Quantitative Long - Short Investing (2)

Fraser Dawson 29 Sep 2012

In response to many questions from the Short Selling Blog:

The screen featured in the article can be described as follows:

US companies with a market capitalization greater than one billion dollars and with a 20-day average trading volume greater than 100,000 shares. These companies are less volatile than their smaller brethren and much more likely to be borrowable. ADRs are excluded. This gives a typical starting universe of about 1700 large, liquid US-based companies.

Then a 5-year earnings yield (EY5) is found for each. The screen excludes those companies were with a 5-year average earnings yield greater than 6%. The remaining are companies with negative EY5s and values below 6%. Some may have attractive-looking one-year earnings yields, but this can often be because of unusually high recent earnings. This leaves about 450 of the 1700 companies.

Of those remaining, some may be valuable because of their assets rather than their earnings. So all those with price/book ratios between 0 and 1 are excluded (or BM > 1). This leaves about 370 companies. Some may have attractive-looking P/B’s of, say, 1.01 and may feature in many alternative value screens.

All companies in the database are allocated to an industry sector. In this database, there are about 60 different industries. Of the 370 companies remaining, I want to make sure that I pick a maximum of one company per industry for diversification purposes. I start by picking the worst four in each industry from a capital control perspective. I want companies that have been tapping the credit and equity markets for more finance. These companies will have presumably been doing this because their cash generation is not strong enough or because the CEO wants to go on an ego-enhancing acquisition spree. This typically leaves about 150 companies, as many industries have no companies that meet the preceding steps.

Continuing the diversification theme, the screen now picks the most expensive stock from the four in each industry. For this, a combination value metric is used, which allows the inclusion of loss-making companies. Now we are left with about 50 companies.

I always want a portfolio with the same number of stocks in it across the period of the backtest. Otherwise, backtesting makes no sense as the backtester could pick a single company one period and 50 companies the next. No one is going to invest like that in practice. So for this article, the screener picked the 12 most expensive of the 50 companies from 50 different industries. To repeat: in each holding period, the portfolio consisted of 12 stocks from 12 different industries.

In practice, one might want to hold more. I tend to hold 20 at any given time.

The last step could feasibly use momentum instead of value. The results are similar.

I would like to repeat the caveats: Actual results will not match those in the article backtest as not all the stocks will be borrowable in practice.

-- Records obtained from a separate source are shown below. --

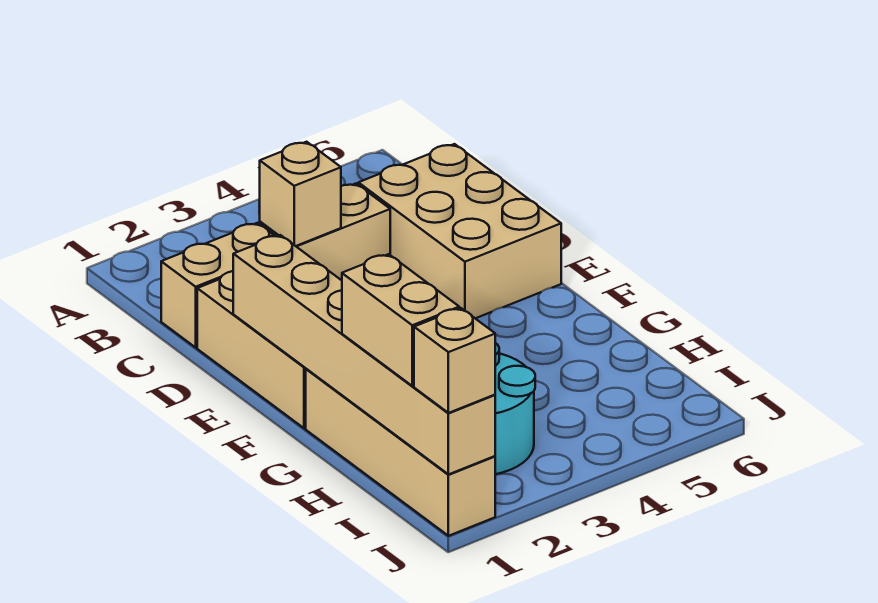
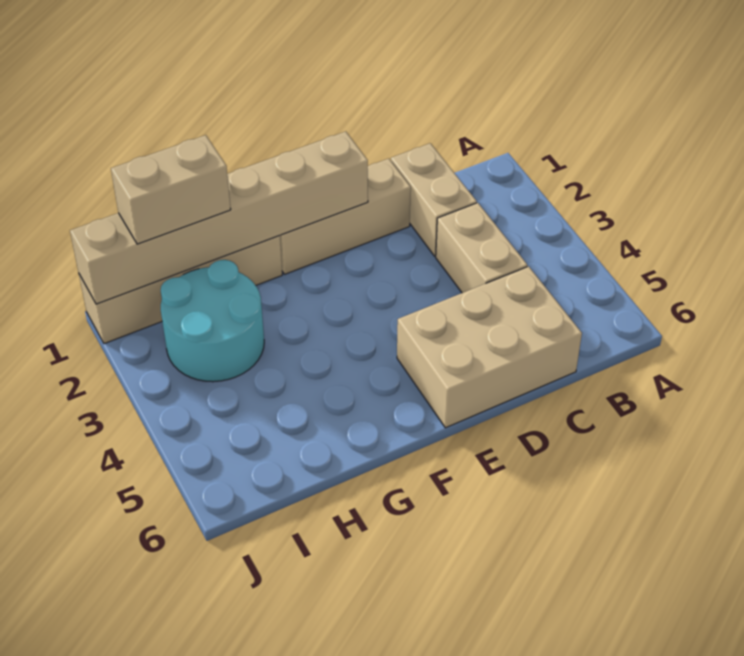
tan brick C3 level 2 -> none
tan brick J1 level 3 -> none

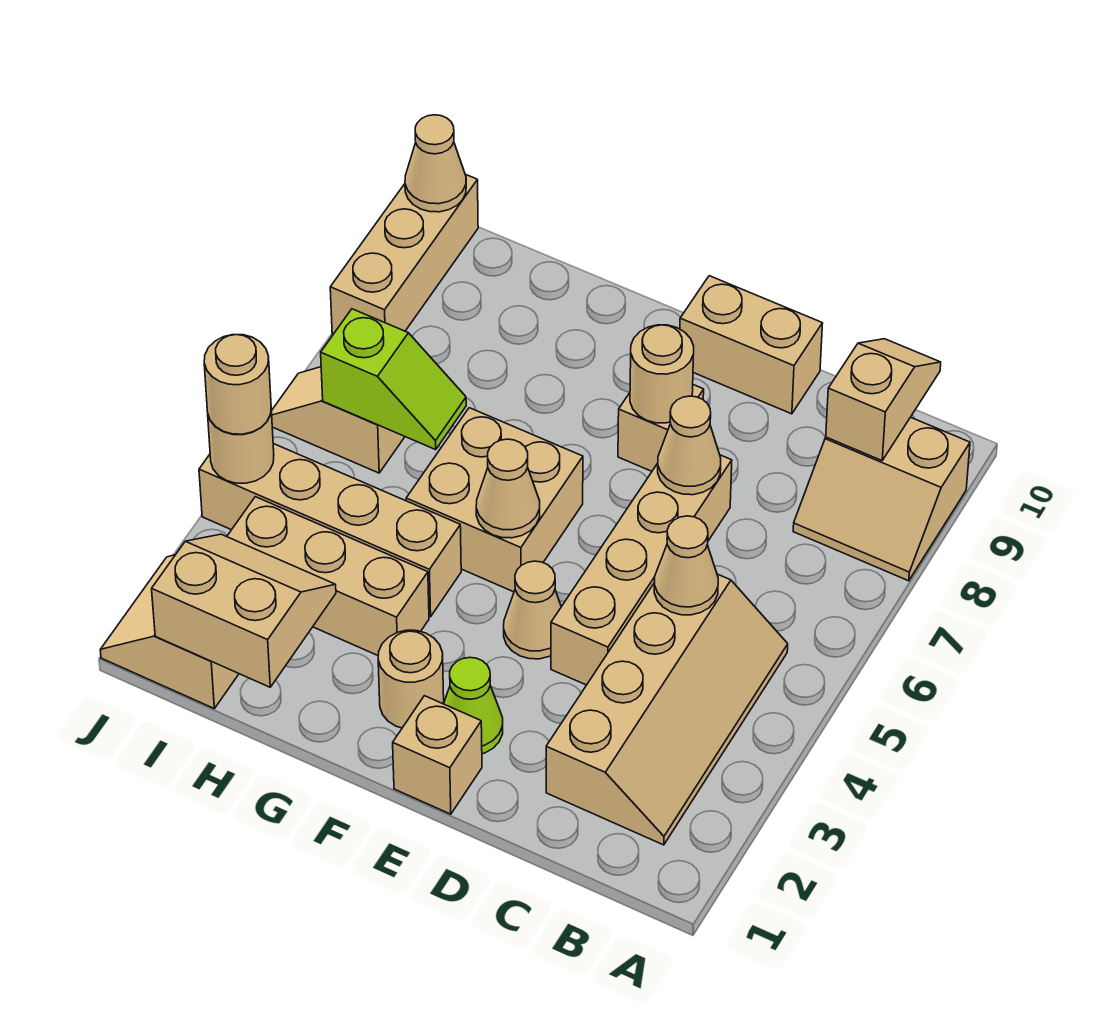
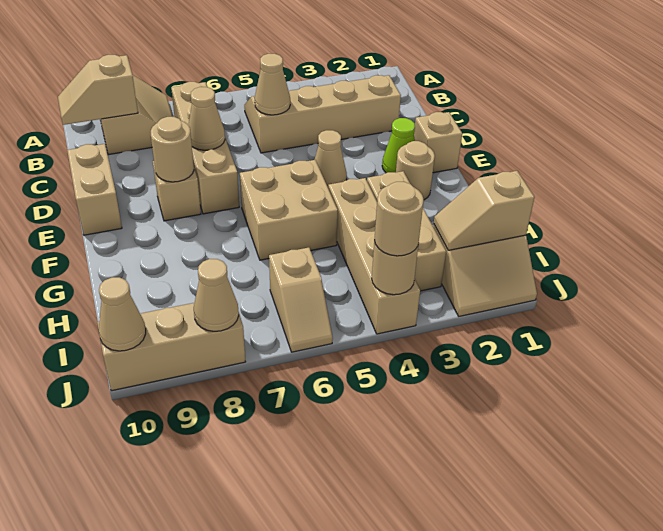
tan brick D4:D7 level 1 -> tan brick B7:E7 level 1
tan cone F5 level 2 -> tan cone J8 level 2
tan slope H1:I2 level 2 top 1 -> tan slope I1:I2 level 2 top 1
lime slope H6:I6 level 2 top I -> none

However, because the screen starts with large, liquid companies and avoids momentum and the normal one-year value metrics, the stocks it picks are more likely to be borrowable than many short screens, in my opinion. I have been trading this short strategy for several years and would estimate about 80% of the stocks it picks are shortable. When I cannot short a selected stock, I pick the next stock on the list and often find little difference.

The other caveat is that despite assurances I have has to the contrary, there may be unknown biases I have introduced. In which case, the backtesting results would be meaningless. As ever with backtesting, one has to be happy with the logic behind the screen. Ask yourself: If I had not seen any backtest results, would these be the types of companies that I would not want to own?